Figure 2. Gelsemium root preserved in the house of Shosoin in the Todaiji
Temple in Nara, dated to the eighth century. The roots are 0.5-2.0 cm in diameter and 17-24 cm in length. Image courtesy of the Imperial Household Agency website.

In the local community, the situation was different. We get a clue from a seventh-century manuscript from Dunhuang, a town located in the far west of the Tang Empire on the Silk Road. The manuscript contains miscellaneous formulas, many for external application. One, called “Ointment of Illicium,” merits our attention (Fig. 3). It closely resembles Sun Simiao’s formula that I showed above, but with an important variation: it doesn’t use Gelsemium. Underneath the ingredient Phytolacca (danglu 當陸), we find an explanation: “The original formula uses Gelsemium. Nowadays it cannot be obtained, so one uses Phytolacca to replace it.” We can posit why this happened, given Gelsemium’s habitat in southern China, which is far away from Dunhuang, and its restricted access to commoners, as explained earlier. By contrast, Phytolacca was a local herb whose medical function substantially overlapped with that of Gelsemium, making it a reasonable substitute for the distant, unattainable plant.

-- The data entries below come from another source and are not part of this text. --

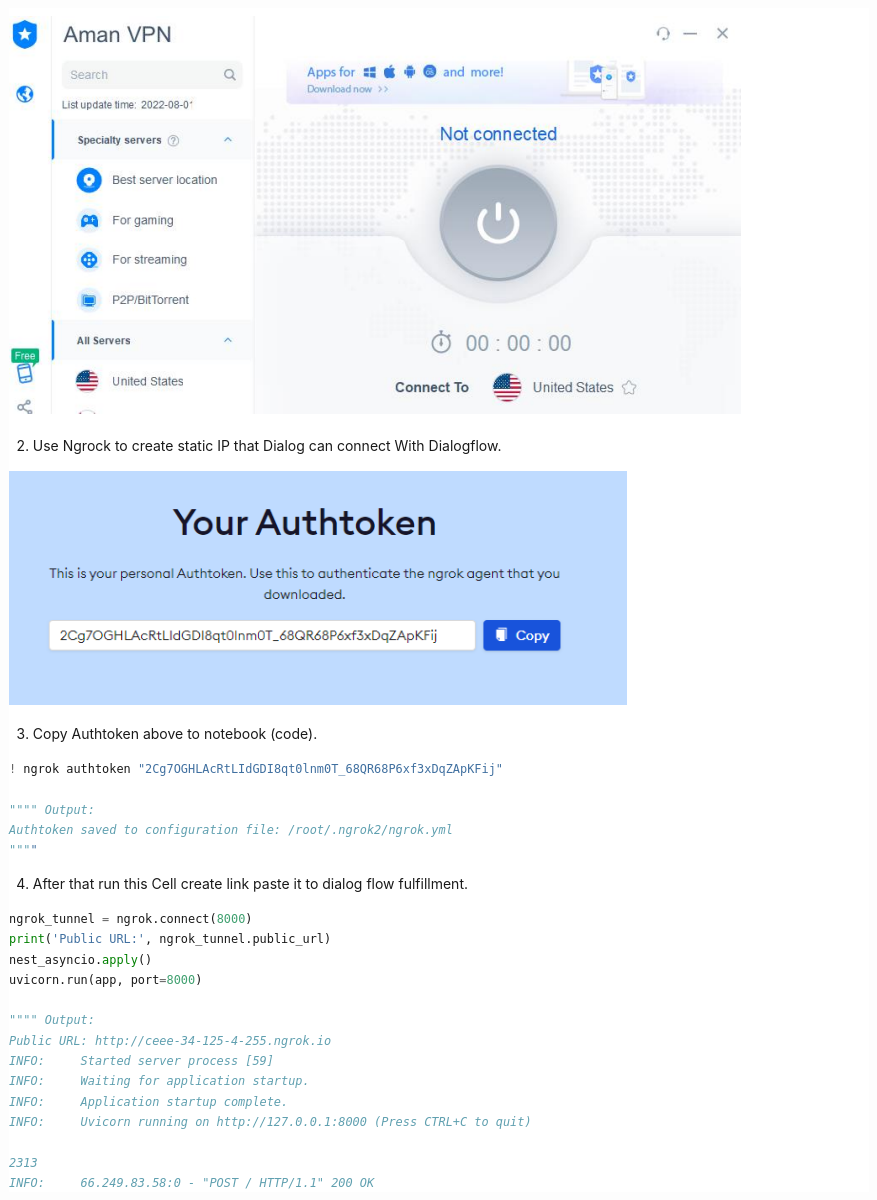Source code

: ![image](Image/pic22.png)

2. Use Ngrock to create static IP that Dialog can connect With Dialogflow.

![image](Image/pic23.png)

3. Copy Authtoken above to notebook (code).

```python
! ngrok authtoken "2Cg7OGHLAcRtLIdGDI8qt0lnm0T_68QR68P6xf3xDqZApKFij"

"""" Output:
Authtoken saved to configuration file: /root/.ngrok2/ngrok.yml
""""
```

4. After that run this Cell create link paste it to dialog flow fulfillment.

```python
ngrok_tunnel = ngrok.connect(8000)
print('Public URL:', ngrok_tunnel.public_url)
nest_asyncio.apply()
uvicorn.run(app, port=8000)

"""" Output:
Public URL: http://ceee-34-125-4-255.ngrok.io
INFO:     Started server process [59]
INFO:     Waiting for application startup.
INFO:     Application startup complete.
INFO:     Uvicorn running on http://127.0.0.1:8000 (Press CTRL+C to quit)

2313
INFO:     66.249.83.58:0 - "POST / HTTP/1.1" 200 OK
```
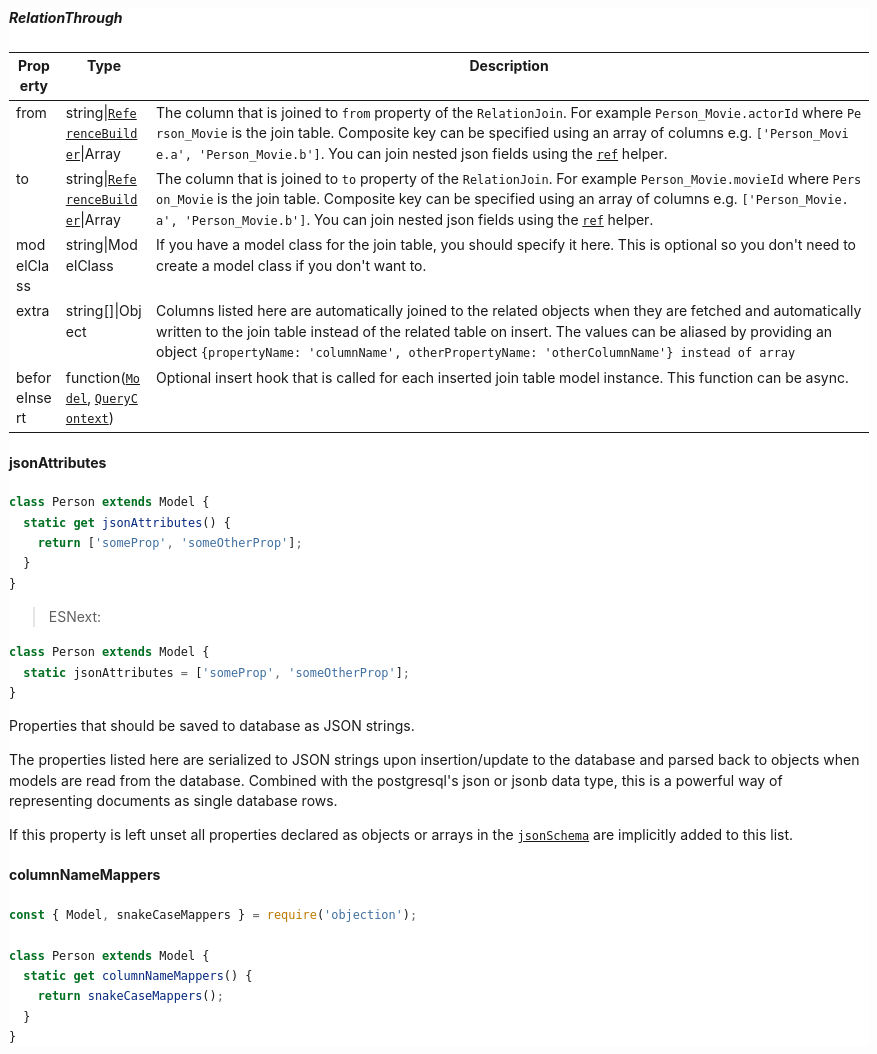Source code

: ##### RelationThrough

Property|Type|Description
--------|----|-----------
from|string&#124;[`ReferenceBuilder`](#ref)&#124;Array|The column that is joined to `from` property of the `RelationJoin`. For example `Person_Movie.actorId` where `Person_Movie` is the join table. Composite key can be specified using an array of columns e.g. `['Person_Movie.a', 'Person_Movie.b']`. You can join nested json fields using the [`ref`](#ref) helper.
to|string&#124;[`ReferenceBuilder`](#ref)&#124;Array|The column that is joined to `to` property of the `RelationJoin`. For example `Person_Movie.movieId` where `Person_Movie` is the join table. Composite key can be specified using an array of columns e.g. `['Person_Movie.a', 'Person_Movie.b']`. You can join nested json fields using the [`ref`](#ref) helper.
modelClass|string&#124;ModelClass|If you have a model class for the join table, you should specify it here. This is optional so you don't need to create a model class if you don't want to.
extra|string[]&#124;Object|Columns listed here are automatically joined to the related objects when they are fetched and automatically written to the join table instead of the related table on insert. The values can be aliased by providing an object `{propertyName: 'columnName', otherPropertyName: 'otherColumnName'} instead of array`
beforeInsert|function([`Model`](#model), [`QueryContext`](#context))|Optional insert hook that is called for each inserted join table model instance. This function can be async.



#### jsonAttributes

```js
class Person extends Model {
  static get jsonAttributes() {
    return ['someProp', 'someOtherProp'];
  }
}
```

> ESNext:

```js
class Person extends Model {
  static jsonAttributes = ['someProp', 'someOtherProp'];
}
```

Properties that should be saved to database as JSON strings.

The properties listed here are serialized to JSON strings upon insertion/update to the database
and parsed back to objects when models are read from the database. Combined with the
postgresql's json or jsonb data type, this is a powerful way of representing documents
as single database rows.

If this property is left unset all properties declared as objects or arrays in the
[`jsonSchema`](#jsonschema) are implicitly added to this list.




#### columnNameMappers

```js
const { Model, snakeCaseMappers } = require('objection');

class Person extends Model {
  static get columnNameMappers() {
    return snakeCaseMappers();
  }
}
```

Figure 3. Drug substitution in a seventh-century manuscript from Dunhuang (P. 3731). The formula of the “Ointment of Illicium” is highlighted by the blue box. The arrow points to the note, written in small characters, that specifies the substitution of Phytolacca for Gelsemium. Image courtesy of Bibliothèque nationale de France (Gallica).

This example of drug substitution is telling. Compared to social elites, lay people in local communities faced the challenge of limited medical resources. Consequently, they sought alternative options. The rise of authoritative texts at the imperial center thus went hand in hand with its fluid transformation as it moved in various geographical and social domains. Medical knowledge, upon transmission, was destabilized, begetting varied practices in society.


[1] This illustration of gouwen (Gelsemium) is from a late sixteenth-century pharmaceutical text (Buyi leigong paozhi bianlan, 1591). Reprint from Buyi leigong paozhi bianlan, ed. Zheng Jinsheng (Shanghai: Shanghai cishu chubanshe, 2008), vol. 1, 241.